* Work instructions:
1. Answer these questions using the article about Bill Clinton:
(a) What organization is James Pethokoukis with?
(b) According to Dick Morris, where did Clinton study Hegel?
(c) According to Pew, what share of Democrats scored liberal on all or most value dimensions in 1994?
2. Pick up the article about Bill Clinton after its final paragraph and write the next part.

* Text to read:
-.-.-

Why Bill Clinton could never be the Democratic nominee today

The politics of today's average democratic voter would make Bill Clinton's policies during his two-term presidency look conservative.

Richard Graulich/AP
Former President Bill Clinton speaks to the crowd during a rally for Hillary Clinton, who is running for the Democratic presidential nomination, at the Port of Palm Beach in Riviera Beach, Fla., Monday, Feb. 15, 2016.

Clinton could not possibly be the Democratic nominee.

No, I am not talking about the former secretary of state.  I mean Bill Clinton, specifically the Bill Clinton who won the 1992 election and served as president for the next eight years.  A few weeks ago, James Pethokoukis of The American Enterprise Institute wrote: “Democrats often say the modern GOP has lurched so far right that a time-traveling Ronald Reagan couldn’t win the party’s presidential nomination today. What Democrats fail to say is this: ’90s-era Bill Clinton would have an equally difficult challenge if he could somehow run for a third term today.”  The data and the historical record bear out that argument.

Mr. Clinton always sought to position himself between and above the right and left.  Republican strategist Dick Morris, who crossed the partisan aisle to help him, put it this way:  “Get rid of the garbage of each position, that the people didn't believe in; take the best from each position; and move up to a third way. And that became a triangle, which was triangulation…it really is Hegelian in concept: the idea of a thesis, an antithesis, and a synthesis. And when we originally discussed it, we did so in terms of Hegel, which he had studied at Oxford.”

At the time, the party’s rank and file generally accepted the approach. During Clinton’s last full year in office, the Pew Research Center reports, self-identified liberals lagged behind moderates among Democrats, 27 percent to 45 percent.  But by 2015, liberals had pulled ahead, 42 percent to 38 percent.   Drawing on more specific questions, Pew has found that that share of Democrats scoring liberal on all or most value dimensions soared from 30 percent in 1994 to 56 percent twenty years later.

-.-.-

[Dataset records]
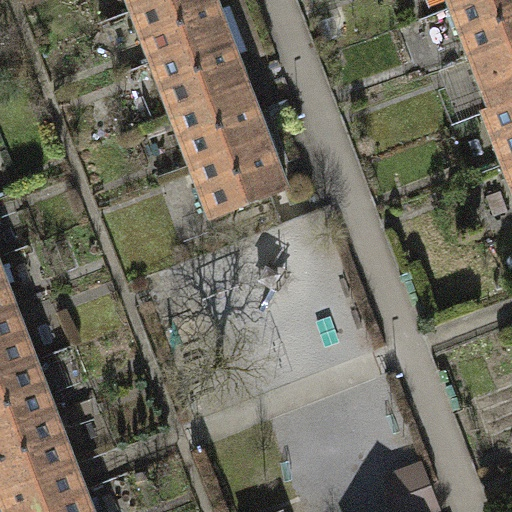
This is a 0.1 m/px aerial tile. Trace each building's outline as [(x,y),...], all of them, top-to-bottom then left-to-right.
[(147,0),(127,7),(147,60),(228,31),(217,0),(147,0)] [(511,0),(441,0),(482,107),(474,109),(511,210),(511,0)] [(147,60),(166,114),(248,84),(228,31),(147,60)] [(166,114),(185,167),(267,137),(248,84),(166,114)] [(185,167),(204,220),(286,190),(267,137),(185,167)] [(0,321),(11,317),(0,287),(0,321)] [(0,321),(0,381),(30,370),(11,317),(0,321)] [(0,381),(0,441),(50,424),(30,370),(0,381)] [(0,502),(70,477),(67,471),(50,424),(0,441),(0,502)] [(389,478),(401,511),(443,511),(426,464),(389,478)] [(0,502),(0,511),(82,511),(70,477),(0,502)]
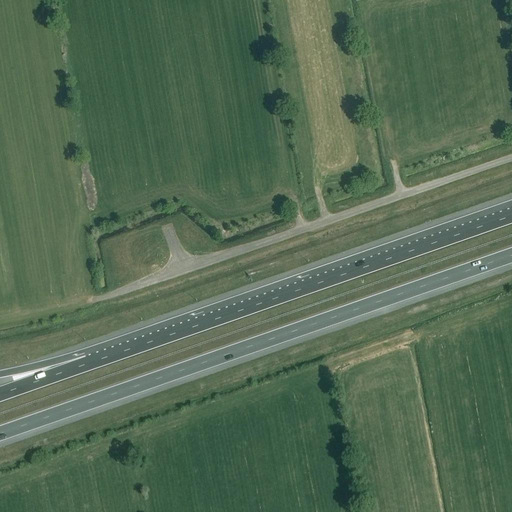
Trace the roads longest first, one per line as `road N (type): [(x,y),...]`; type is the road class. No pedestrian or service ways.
road 1 (motorway): [(0,433),(511,254)]
road 2 (motorway): [(511,216),(89,363)]
road 3 (unclassified): [(94,306),(511,156)]
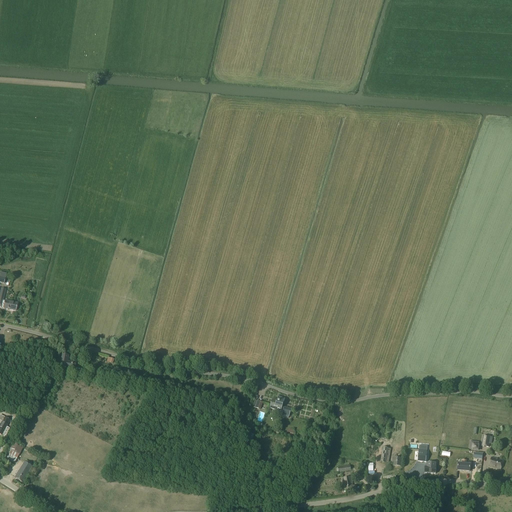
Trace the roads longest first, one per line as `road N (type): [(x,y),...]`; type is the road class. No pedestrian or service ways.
road 1 (unclassified): [(511,396),(469,391),(326,401),(0,324)]
road 2 (unclassified): [(225,511),(445,480),(511,487)]
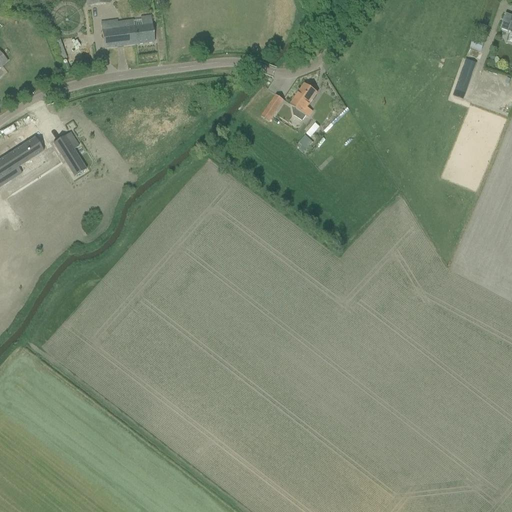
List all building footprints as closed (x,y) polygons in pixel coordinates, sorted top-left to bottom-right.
[(510,34),(511,34),(511,16),(505,14),(500,30),(510,34)] [(117,22),(100,24),(104,50),(154,44),(151,17),(140,18),(140,20),(141,26),(133,27),(132,21),(117,23),(117,22)] [(481,52),(484,43),(474,40),(471,48),(481,52)] [(455,91),(452,96),(462,100),(465,95),(475,64),(465,61),(455,91)] [(307,109),(317,94),(311,89),(312,88),(307,84),(306,86),(304,85),(300,91),(298,90),(295,95),(297,96),(290,106),(308,119),(312,112),(307,109)] [(261,118),(269,123),(283,101),(276,96),(261,118)] [(64,137),(53,145),(74,179),(75,179),(74,178),(85,171),(86,171),(73,151),(78,148),(70,135),(65,138),(64,137)] [(306,151),(313,143),(305,136),(298,144),(306,151)] [(0,161),(0,188),(11,182),(7,176),(33,159),(41,154),(43,153),(34,139),(10,155),(0,161)]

-.-.-

* Results in order:
1.
(a) The American Enterprise Institute.
(b) At Oxford.
(c) 30 percent.

2.
In 1992, Clinton ran as a tough crime fighter.  He not only backed capital punishment – in campaign ads, no less – but as governor of Arkansas, he approved the controversial execution of a brain-damaged African American named Ricky Ray Rector.  His position on the issue was popular within the party, but Democratic support for the death penalty has since plummeted, from 71 percent in 1995 to just 40 percent in 2015.

During his first presidential campaign, Clinton was generally sympathetic to gay rights, but opposed legal recognition of same-sex marriage.  He later signed the Defense of Marriage Act. In 1996, he said: “It was my position in '92. I told everybody who asked me about it, straight or gay, what my position was. I can't change my position on that; I have no intention of it.”  Around that time, only 33 percent of Democrats supported same-sex marriage.  By last year, that figure was up to 65 percent.  Many Democratic activists now regard opposition to same-sex marriage as beyond the pale of acceptable political discourse.

Journalist Clarence Page wrote that a turning point of the 1992 campaign came when Clinton faulted Jesse Jackson`s organization for giving a forum to rap artist Sister Souljah, who had seemed to endorse the idea of African Americans killing whites instead of one another.  Jackson wanted an apology, but Clinton refused, and his approval numbers went up.  It is unlikely that a “Sister Souljah moment” would succeed in the current campaign.  Maryland Governor Martin O’Malley had to apologize merely for saying that “all lives matter” – a phrase that offended that Black Lives Matter movement.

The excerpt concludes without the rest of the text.